■ **LISTED ENTRIES**:
.....

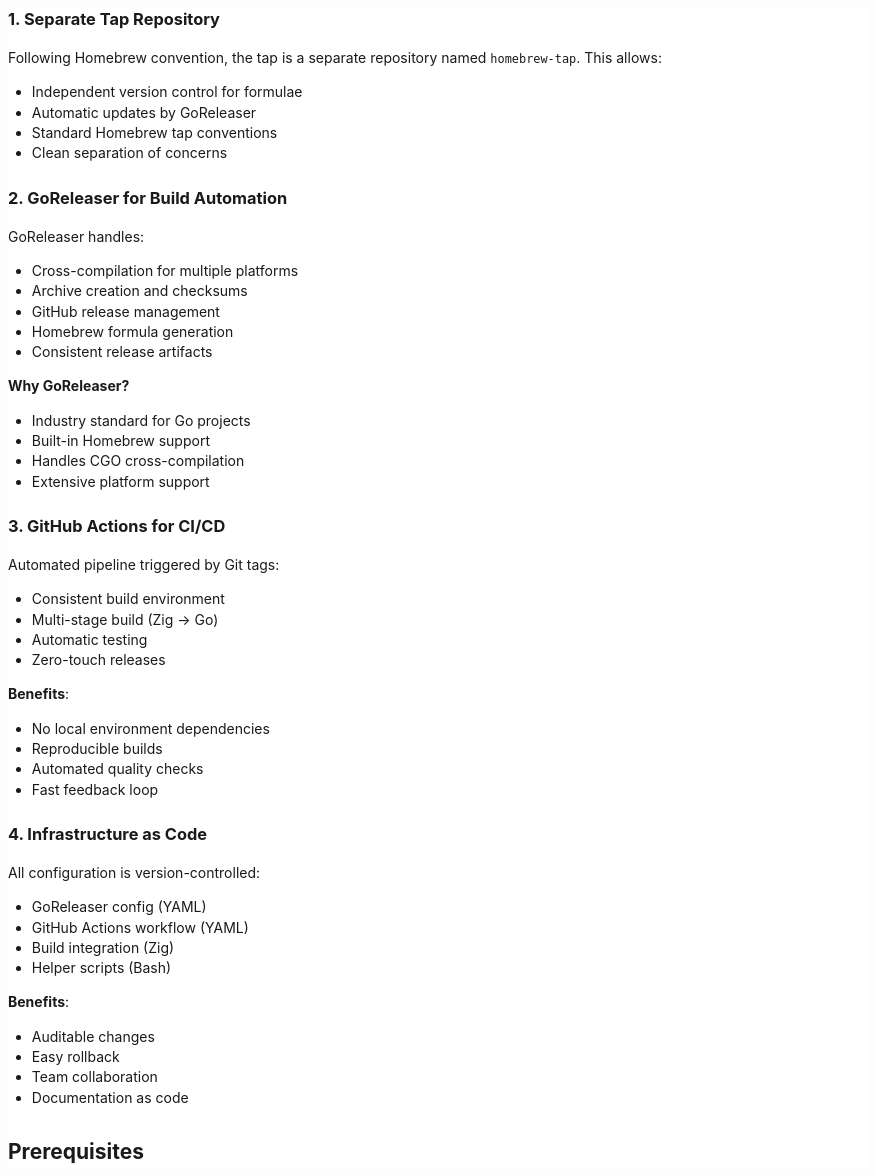 ### 1. Separate Tap Repository

Following Homebrew convention, the tap is a separate repository named `homebrew-tap`. This allows:
- Independent version control for formulae
- Automatic updates by GoReleaser
- Standard Homebrew tap conventions
- Clean separation of concerns

### 2. GoReleaser for Build Automation

GoReleaser handles:
- Cross-compilation for multiple platforms
- Archive creation and checksums
- GitHub release management
- Homebrew formula generation
- Consistent release artifacts

**Why GoReleaser?**
- Industry standard for Go projects
- Built-in Homebrew support
- Handles CGO cross-compilation
- Extensive platform support

### 3. GitHub Actions for CI/CD

Automated pipeline triggered by Git tags:
- Consistent build environment
- Multi-stage build (Zig → Go)
- Automatic testing
- Zero-touch releases

**Benefits**:
- No local environment dependencies
- Reproducible builds
- Automated quality checks
- Fast feedback loop

### 4. Infrastructure as Code

All configuration is version-controlled:
- GoReleaser config (YAML)
- GitHub Actions workflow (YAML)
- Build integration (Zig)
- Helper scripts (Bash)

**Benefits**:
- Auditable changes
- Easy rollback
- Team collaboration
- Documentation as code

## Prerequisites
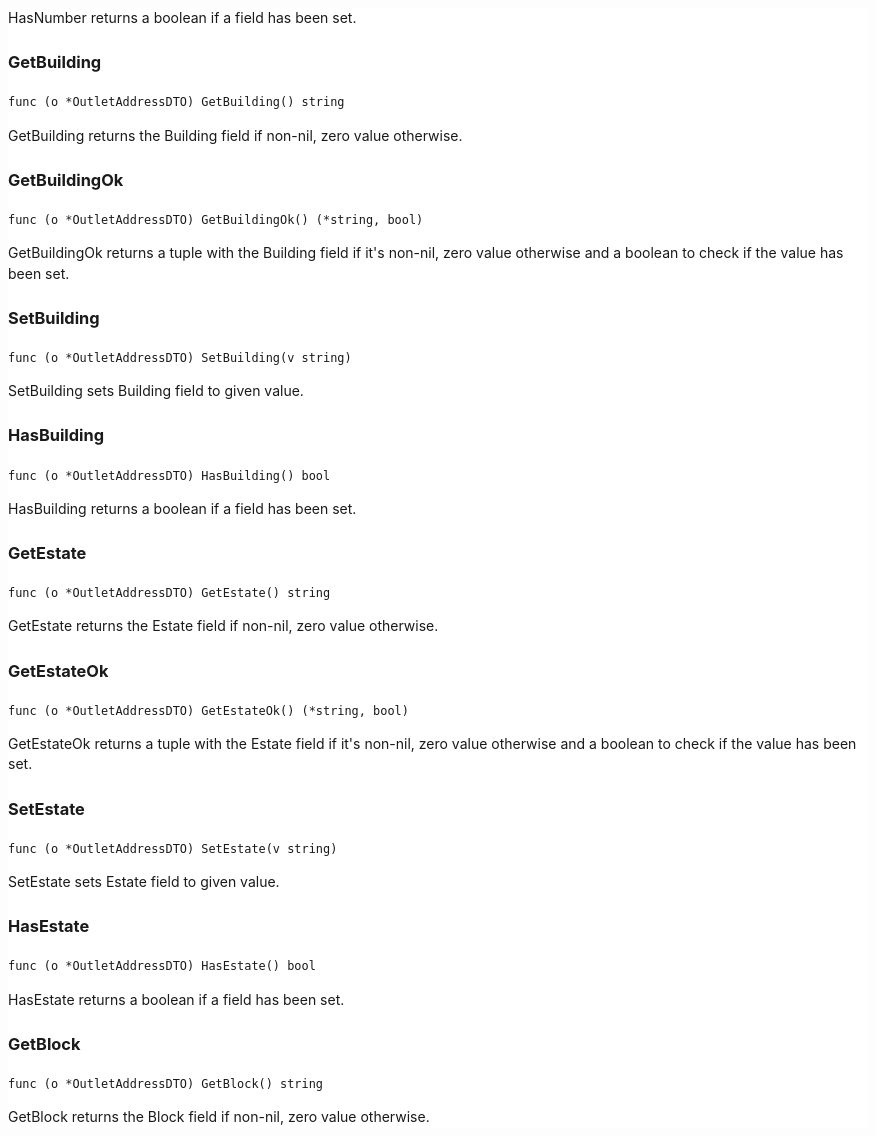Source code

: HasNumber returns a boolean if a field has been set.

### GetBuilding

`func (o *OutletAddressDTO) GetBuilding() string`

GetBuilding returns the Building field if non-nil, zero value otherwise.

### GetBuildingOk

`func (o *OutletAddressDTO) GetBuildingOk() (*string, bool)`

GetBuildingOk returns a tuple with the Building field if it's non-nil, zero value otherwise
and a boolean to check if the value has been set.

### SetBuilding

`func (o *OutletAddressDTO) SetBuilding(v string)`

SetBuilding sets Building field to given value.

### HasBuilding

`func (o *OutletAddressDTO) HasBuilding() bool`

HasBuilding returns a boolean if a field has been set.

### GetEstate

`func (o *OutletAddressDTO) GetEstate() string`

GetEstate returns the Estate field if non-nil, zero value otherwise.

### GetEstateOk

`func (o *OutletAddressDTO) GetEstateOk() (*string, bool)`

GetEstateOk returns a tuple with the Estate field if it's non-nil, zero value otherwise
and a boolean to check if the value has been set.

### SetEstate

`func (o *OutletAddressDTO) SetEstate(v string)`

SetEstate sets Estate field to given value.

### HasEstate

`func (o *OutletAddressDTO) HasEstate() bool`

HasEstate returns a boolean if a field has been set.

### GetBlock

`func (o *OutletAddressDTO) GetBlock() string`

GetBlock returns the Block field if non-nil, zero value otherwise.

.....

■ **YOUR GOAL**: In the listing above, find the lines holding the word "GetBuildingOk" and copy them.

■ **ANSWER SECTION**:
### GetBuildingOk
`func (o *OutletAddressDTO) GetBuildingOk() (*string, bool)`
GetBuildingOk returns a tuple with the Building field if it's non-nil, zero value otherwise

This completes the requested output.